The snow globe’s base sported a brass plaque engraved with an inspirational saying that had suddenly begun to sell like mad after years languishing in the archives: Goals before guys.

Sure, rub it in. Carmen looked up at her mother. “Why is she giving me this?”

“Open the envelope.”

Carmen did, and found a royalty statement plus a check for five-hundred dollars and change. “I still don’t get it.”

“Well, it’s yours, darling. You were the one who came up with the saying.”

“Yeah, about a hundred years ago when I thought I knew everything. And I only said it to avoid that guy Gran wanted me to date. I certainly didn’t expect to earn royalties from it. Can’t we put this in the employee fund or something?”

“I’ll let you two slug that one out. What’s in the other box?”

They were interrupted by a harried waitress wanting to take their orders. Carmen and Mark both ordered burgers. Mom ordered the walleye.

Once the waitress scurried off, Carmen unwrapped the second gift, a half-inch-thick slab of rose quartz etched with another slogan that made Carmen laugh out loud.

Family should always come before career… unless your family needs stuff like food and shelter.

Mom snatched it from her hand with an irritated click of the tongue. “Oh, for heaven’s sake. That horrible old bat.”

Carmen laughed harder. The Lowell family came complete with internal politics. Gran and Mom occupied opposite sides of the aisle on every issue.

She looked at poor Mark, who had no idea why she was laughing. She asked, “Regret sitting with us yet?”

Muttering, Mom set the plaque down on the table top and slid it toward him.

Mark read the slogan, and shrugged a shoulder, nodding. “Yeah, pretty much.”

Which made Carmen laugh all the harder.

“What?” he inquired.

Mom let out a put-upon sigh before explaining. “It’s a thing between my mother and me. I put through the first half of that inscription for approval, and she rejected it. She sent the proposal back to me with the snarky half added on.”

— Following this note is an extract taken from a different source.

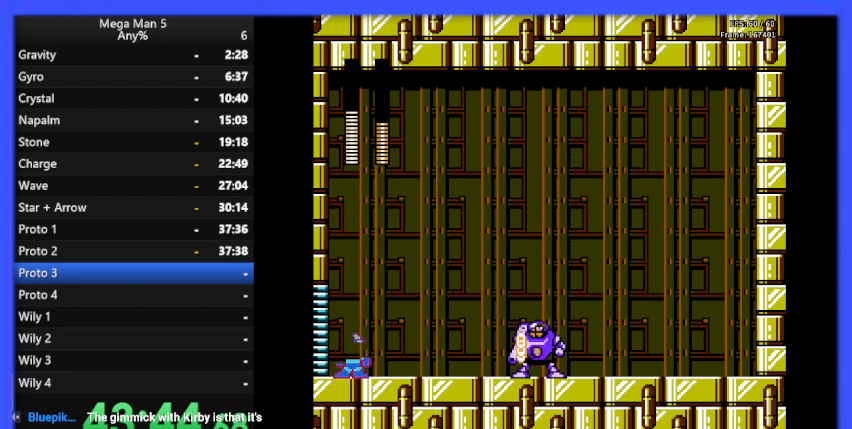
Gameplay with a controller (Nintendo layout); each line is a JSON object with the inputs held at the frame after it. "events" lists button and stick changes between this image and that frame as [ms after this image, input, new state], when the widget could be followed in between. Not read: L3 R3.
{"buttons": ["A", "B", "DPAD_RIGHT"], "events": [[100, "A", "down"]]}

Mark snorted a laugh, and flipped the plaque over to see the huge Lowell Keepsakes sticker on the back. “You work for Lowell Keepsakes?”

“We are Lowell Keepsakes. Our family owns the company.”

“Lowell,” Mark repeated. “I just read something about your industrial division, the part that manufactures synthetic sapphire. You just signed a ton of contracts to make unbreakable cellphone screens.”

Impressive. Everyone recognized the Lowell Keepsakes brand. Not many drew the connection to Lowell Industrial, the division that would make the family billionaires within the next three years.

Mom smiled, pride radiating from every pore. “The cellphone screens were my daughter’s idea.”

“Not true,” Carmen said. “Many companies have tried to develop a sapphire screen.”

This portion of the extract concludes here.